Ms. Green Quick Fixes

July 2009

By Andrea Fox, Ms. Green Quick Fixes

Know what you're getting: Buy local

After reading first-hand accounts of poor environmental and social practices of American businesses that supply New England with fresh produce, I was moved to take the opportunity to help readers find local choices.

I also took Foodandwaterwatch.org's Global Grocer quiz, which concluded that the conventional vegetables and fruits I might buy at the grocery store are imported from Mexico, China, Peru, Argentina, Spain and elsewhere. Good thing my CSA (community supported agriculture) has begun.

While many of you probably missed the boat on joining a 2009 CSA, you can still eat local.

By doing so you not only reduce your carbon footprints—less fuel is required for delivery—but you also support small farming practices. For those who want control over what they put in their bodies — i.e., less pesticides and fewer genetically modified varieties — it's just easier to investigate local practices.

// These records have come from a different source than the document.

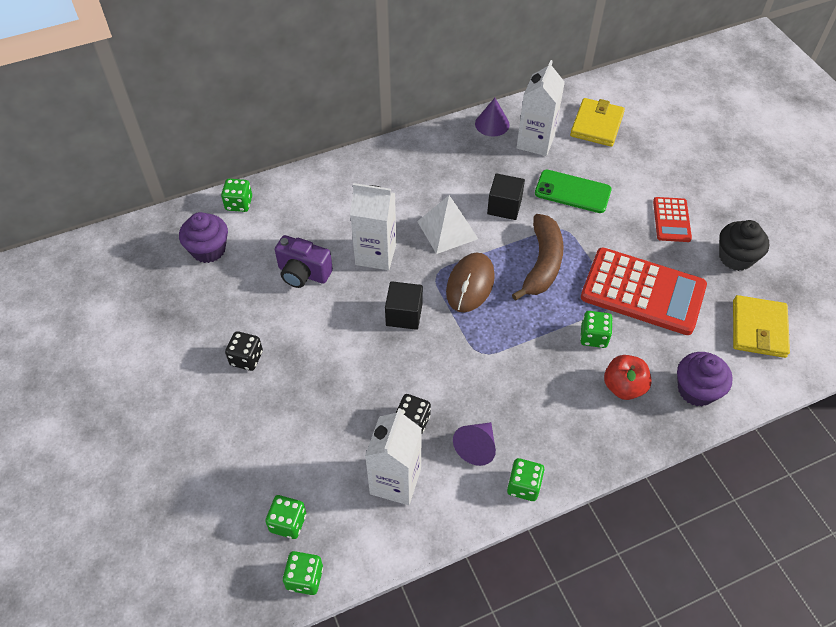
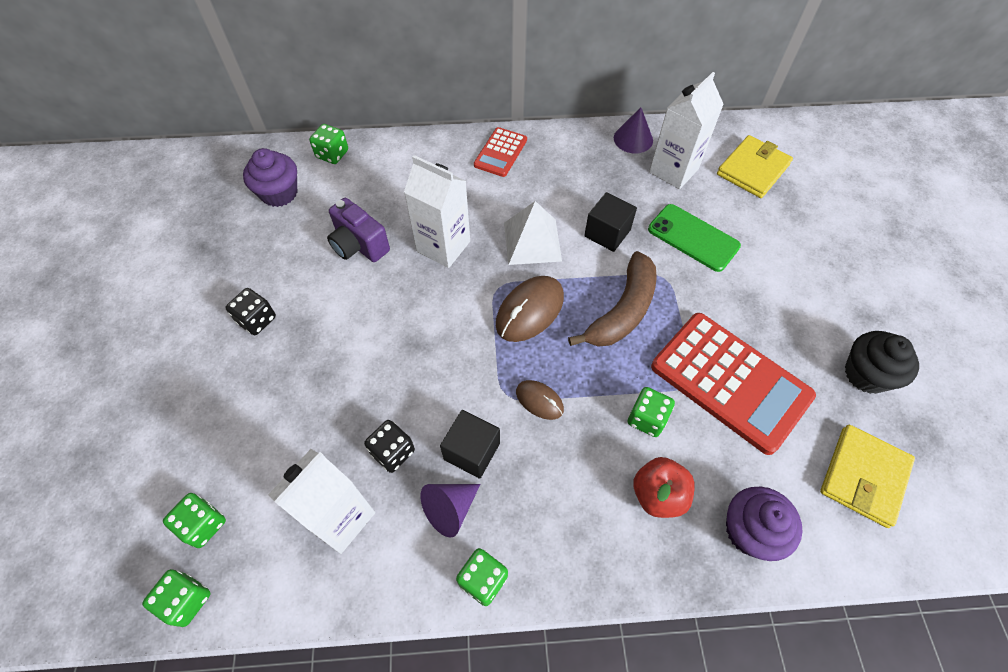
camera: 20 degrees right, 5 degrees up
black cube [385,281,423,330] -> black cube moved to [440,410,500,479]
red calculator [653,197,692,242] -> red calculator moved to [474,127,527,177]
none -> brown mouse [516,380,564,420]

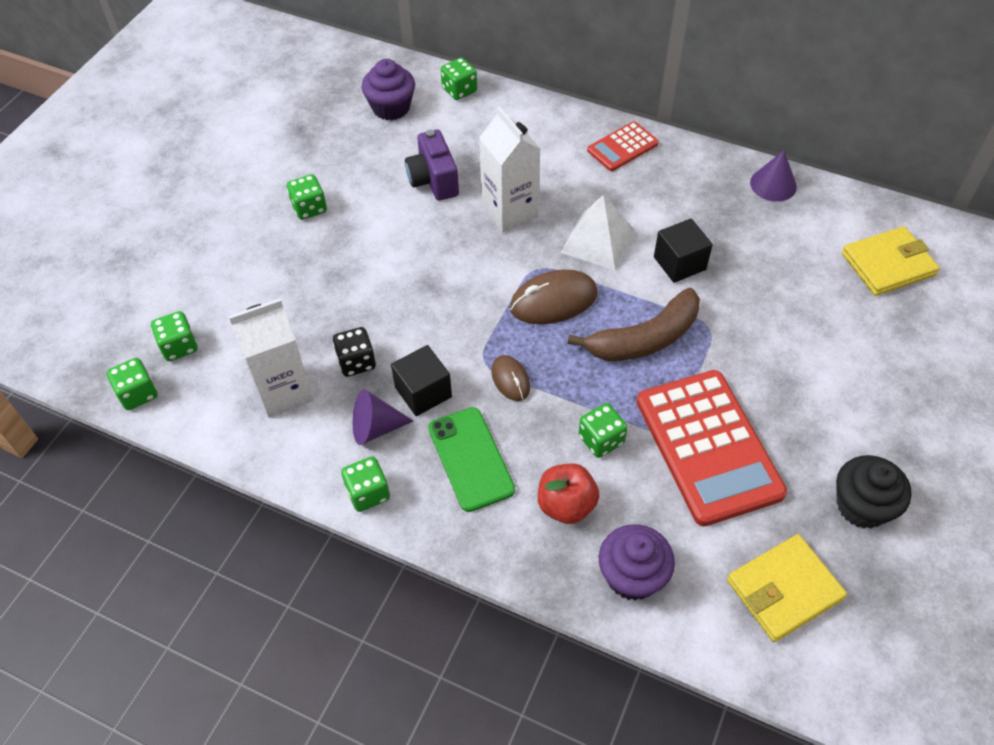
camera: 30 degrees right, 5 degrees down
black dice [225,288,276,335] -> green dice [287,174,327,220]
green phone [648,204,741,272] -> green phone moved to [428,407,515,512]
white carton [649,72,724,189] -> none

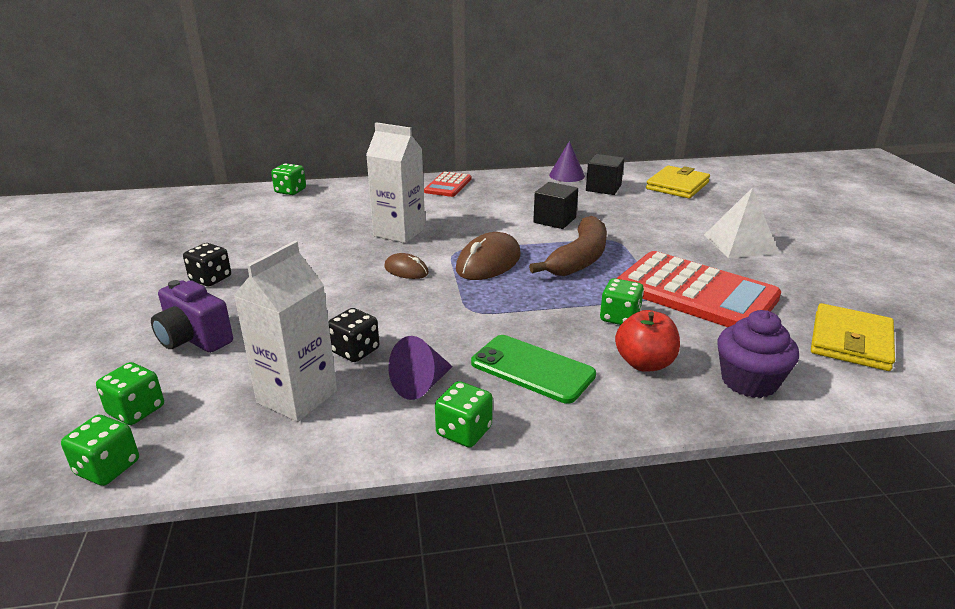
camera: 35 degrees left, 25 degrees down
green dice [287,174,327,220] -> black dice [183,243,231,286]
purple cupcake [362,59,415,121] -> none
black cube [391,345,452,416] -> black cube moved to [586,154,624,195]
purple camera [405,129,459,201] -> purple camera moved to [151,280,233,353]
brown mouse [491,355,530,401] -> brown mouse moved to [384,253,429,279]
white pyramid [561,195,635,270] -> white pyramid moved to [704,187,779,258]
black cupcake [836,455,912,528] -> none

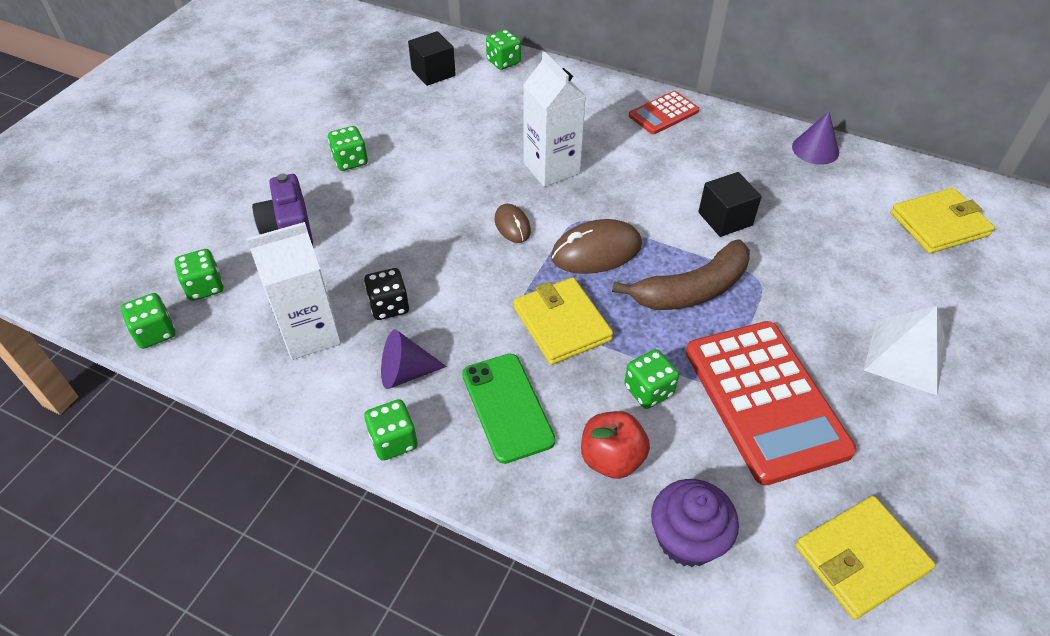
camera: 35 degrees right, 20 degrees up
black dice [183,243,231,286] -> green dice [328,126,368,171]
black cube [586,154,624,195] -> black cube moved to [408,31,456,86]
none -> yellow wallet [514,277,613,365]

The following Green Quick Fixes will help you learn why local is best and which fruits and vegetables are grown in New England.

info  Why Local?

By selling locally, farmers pay more attention to crops rather than packaging, shipping, and shelf-life issues. Small farms supported by locally tend to focus on a wider variety of crops, which improves biodiversity in soils and supports a wider gene pool amongst crops — both of which reduce pesticide reliance.

It's an Earth-friendly situation because, as research shows, single crop factory-style farming tends to sap the life out of soils, damaging environments and hurting the long-term viability of a crop because genetic altering methods designed to create crop consistency often end up being its undoing.

For example, you probably don't realize that typical bananas, the Cavendish variety, are a dying breed. I didn't until reading Fred Pearce's Confessions of an Eco-Sinner. Many older people may remember the death of the Gros Michel banana variety to Panama Disease, which brought the economies of many banana republics to their knees in the 1950s.

Seedless bananas are sterile, genetically mutated fruit that are unable to fight off certain diseases like Black Sigatoka fungus and tropical race 4, even when doused with the world's strongest pesticides (which causes sterility in one in every five banana workers). Pearce reports that as a result of this recent banana cancer, millions of plants in China, South Africa, and Australia have died.

Often, and for various reasons, mass-produced fruits and vegetables fail to be sustainable.

info  What's in Season?

green icon Summer’s Delights
Many from Spring (see the end of this list), apricots, basil, blackberries, blueberries, carrots, celery, cherries, cilantro, cucumbers, eggplant, endive, fennel, garlic, green beans, melons, nectarines, new potatoes, onions, peaches, peppers, plums, radicchio, rosemary, sprouts, summer squash, sweet corn, tarragon, tomatoes, and more.

green icon Fall’s Harvest
Apples, arugula, beets, broccoli, Brussels sprouts, bok choy, cabbage, carrots, cauliflower, chard, collard greens, cranberries, fennel, garlic, grapes, kale, leeks, lettuce, mushrooms, mustard greens, onions, parsley, parsnips, pears, potatoes, quince, raspberries, rutabaga, scallions, shallots, sprouts, sweet potatoes, turnips, winter squash, and more.

green icon Winter's Crops
Apples, beets, cabbage, garlic, Jerusalem artichoke, kale, leeks, mushrooms, onions, parsnips, pears, potatoes, shallots, sweet potatoes, turnips, and winter squash.

green icon Spring’s Bounty
Apples, asparagus, beets, broccoli, cabbage, cauliflower, chard, chives, cilantro, dandelion, fiddleheads, kale, lettuce, marjoram, mint, mushrooms, mustard greens, parsnips, peas, radishes, rhubarbs, scallions, spinach, strawberries, turnip, and much more.